Den Regierungen stehen eine Menge Instrumente zur Verfügung (dynamische Beschaffungsmethoden, Zuschüsse, Kredite und Vorschriften), um auf strategisch wichtige Ziele abgestimmte Investitionen voranzutreiben und sicherzustellen, dass Unternehmensgewinne auf sozial und ökologisch vorteilhafte Weisen reinvestiert werden. Während etwa die britische Regierung EasyJet Kredite von 600 MillionenPfund Sterling einräumte, ohne diese mit irgendwelchen sinnvollen Vorgaben zu verbinden, knüpfte Frankreich seine Kredite an Air France und Renault während der Pandemie an Zusagen über Emissionsverringerungen. In den USA hat der neue CHIPS and Science Act, ein Gesetz, das Subventionen für US-Halbleiterhersteller in Höhe von 52 Milliarden Dollar vorsieht, diese an gewisse Auflagen geknüpft. Das macht Mut, und man kann noch mehr tun, um sicherzustellen, dass Menschheit und Planet von der Wertschöpfung profitieren.
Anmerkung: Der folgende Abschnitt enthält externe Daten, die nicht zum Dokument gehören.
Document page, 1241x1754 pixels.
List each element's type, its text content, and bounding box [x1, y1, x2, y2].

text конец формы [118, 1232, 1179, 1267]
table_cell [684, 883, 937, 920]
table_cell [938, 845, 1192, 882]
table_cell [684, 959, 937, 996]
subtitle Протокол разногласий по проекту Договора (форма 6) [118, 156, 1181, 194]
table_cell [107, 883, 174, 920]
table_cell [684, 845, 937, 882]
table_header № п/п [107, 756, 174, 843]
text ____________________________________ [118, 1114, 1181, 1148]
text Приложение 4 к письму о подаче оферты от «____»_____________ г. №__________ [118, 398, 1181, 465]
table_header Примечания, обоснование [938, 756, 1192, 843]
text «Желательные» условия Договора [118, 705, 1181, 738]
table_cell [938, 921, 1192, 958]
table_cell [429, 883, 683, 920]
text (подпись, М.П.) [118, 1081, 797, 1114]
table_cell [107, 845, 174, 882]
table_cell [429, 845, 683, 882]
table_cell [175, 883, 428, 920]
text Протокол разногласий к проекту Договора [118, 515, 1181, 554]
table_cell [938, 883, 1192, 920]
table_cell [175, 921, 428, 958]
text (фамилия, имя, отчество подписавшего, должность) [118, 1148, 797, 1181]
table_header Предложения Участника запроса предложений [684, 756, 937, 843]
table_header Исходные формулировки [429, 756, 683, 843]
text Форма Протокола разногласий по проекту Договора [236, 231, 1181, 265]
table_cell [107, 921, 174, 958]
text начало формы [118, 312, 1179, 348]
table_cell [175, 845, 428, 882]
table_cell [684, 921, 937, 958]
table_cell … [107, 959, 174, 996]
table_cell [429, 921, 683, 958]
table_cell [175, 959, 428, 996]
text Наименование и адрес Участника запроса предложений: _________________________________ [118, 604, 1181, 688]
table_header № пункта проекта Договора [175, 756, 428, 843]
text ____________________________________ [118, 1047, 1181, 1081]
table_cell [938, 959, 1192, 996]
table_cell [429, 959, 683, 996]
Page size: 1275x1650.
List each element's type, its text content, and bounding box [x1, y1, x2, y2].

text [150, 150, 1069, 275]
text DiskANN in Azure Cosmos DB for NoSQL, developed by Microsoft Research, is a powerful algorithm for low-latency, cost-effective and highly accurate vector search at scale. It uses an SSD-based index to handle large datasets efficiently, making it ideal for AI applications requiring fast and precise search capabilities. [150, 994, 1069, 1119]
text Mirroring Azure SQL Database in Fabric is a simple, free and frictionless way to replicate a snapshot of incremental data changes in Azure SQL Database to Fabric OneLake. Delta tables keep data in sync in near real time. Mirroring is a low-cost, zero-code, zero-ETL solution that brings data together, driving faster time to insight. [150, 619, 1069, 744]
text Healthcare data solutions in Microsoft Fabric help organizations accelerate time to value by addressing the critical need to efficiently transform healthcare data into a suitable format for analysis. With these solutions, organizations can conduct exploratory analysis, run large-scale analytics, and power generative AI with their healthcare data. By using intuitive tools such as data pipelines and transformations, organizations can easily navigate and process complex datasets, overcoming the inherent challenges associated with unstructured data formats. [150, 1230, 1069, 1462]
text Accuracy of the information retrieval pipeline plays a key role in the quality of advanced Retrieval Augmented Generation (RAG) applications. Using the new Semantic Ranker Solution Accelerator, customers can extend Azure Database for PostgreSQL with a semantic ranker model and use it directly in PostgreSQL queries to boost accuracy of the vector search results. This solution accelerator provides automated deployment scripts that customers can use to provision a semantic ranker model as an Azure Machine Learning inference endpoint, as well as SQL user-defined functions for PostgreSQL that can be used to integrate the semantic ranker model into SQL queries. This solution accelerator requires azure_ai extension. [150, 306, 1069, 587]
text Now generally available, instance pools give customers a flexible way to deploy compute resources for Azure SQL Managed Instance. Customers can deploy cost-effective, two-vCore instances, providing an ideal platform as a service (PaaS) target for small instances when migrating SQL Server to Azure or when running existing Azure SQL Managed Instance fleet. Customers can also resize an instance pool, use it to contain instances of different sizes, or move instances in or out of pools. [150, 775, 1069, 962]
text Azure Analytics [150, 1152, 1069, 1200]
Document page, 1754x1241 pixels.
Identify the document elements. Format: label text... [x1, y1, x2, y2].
Es ist kein Zufall, dass die Gewinne steigen, nicht jedoch die Investitionen.

Viertens bedarf es neuer institutioneller Strukturen, um einen optimalen Nutzen aus der kollektiven Wertschöpfung zu ziehen. Angesichts des in der modernen Finanzwelt so verbreiteten kurzfristigen Denkens sollten staatliche Banken und andere öffentliche Finanzierungsmechanismen einschließlich Staatsfonds genutzt werden, um einen größeren Bestand an „geduldigem“ Kapital zu schaffen, mit dem Unternehmen finanziert werden, die bereit sind, zu investieren und innovativ zu sein.

Die Progressiven sollten zudem auf eine „Daten-Allmende“ drängen, sodass diese wichtige Ressource des 21. Jahrhunderts nicht nur Eigentum der großen Technologieunternehmen (Big Tech) bleibt und deren Kontrolle unterliegt, sondern auch der Kontrolle der Bürger. Ein inspirierendes Beispiel bietet die Bürgermeisterin von Barcelona, Ada Colau, die Hacker in ihre Stadtverwaltung geholt hat, damit diese helfen, die Data Governance zugunsten des Gemeinwohls zu verbessern. Progressive Regierungen müssen in ihre eigenen organisatorischen Kapazitäten investieren und den Trend in Richtung von immer mehr Outsourcing umkehren – einer Praxis, von der sogar einige auf der Rechten der Ansicht sind, dass sie überhandnimmt.

Und schließlich muss eine progressive Wirtschaftsagenda inspirierend sein. Progressive Wirtschaftspolitik muss mit Bürgerengagement einhergehen, um eine klare Verbindung zu den Verbesserungen im Leben der Menschen zu schaffen. Man stelle sich etwa vor, die Künste würden heute auf dieselbe Weise genutzt wie im Rahmen der Works Progress Administration unter US-Präsident Franklin Roosevelt.

Sofern progressive Politiker kein positives und inklusives Narrativ über die Zukunft propagieren, werden sie keine Wahlen gewinnen. Doch um eine erfolgreiche Strategie zu formulieren, müssen sie zuerst einen klaren Bruch mit der Denkweise vollziehen, die die Wirtschaftspolitik schon allzu lange bestimmt hat.

Starmers Plan ist ein begrüßenswerter Schritt in diese Richtung. Doch müssen derartige mutige Zusagen in eine umfassende, inklusive und nachhaltige Wirtschaftsagenda eingebunden werden. Wie die italienische Linke gerade gelernt hat, können sich die Progressiven schwerlich über das Resultat beschweren, wenn sie einander stärker bekämpfen als ihre Gegner.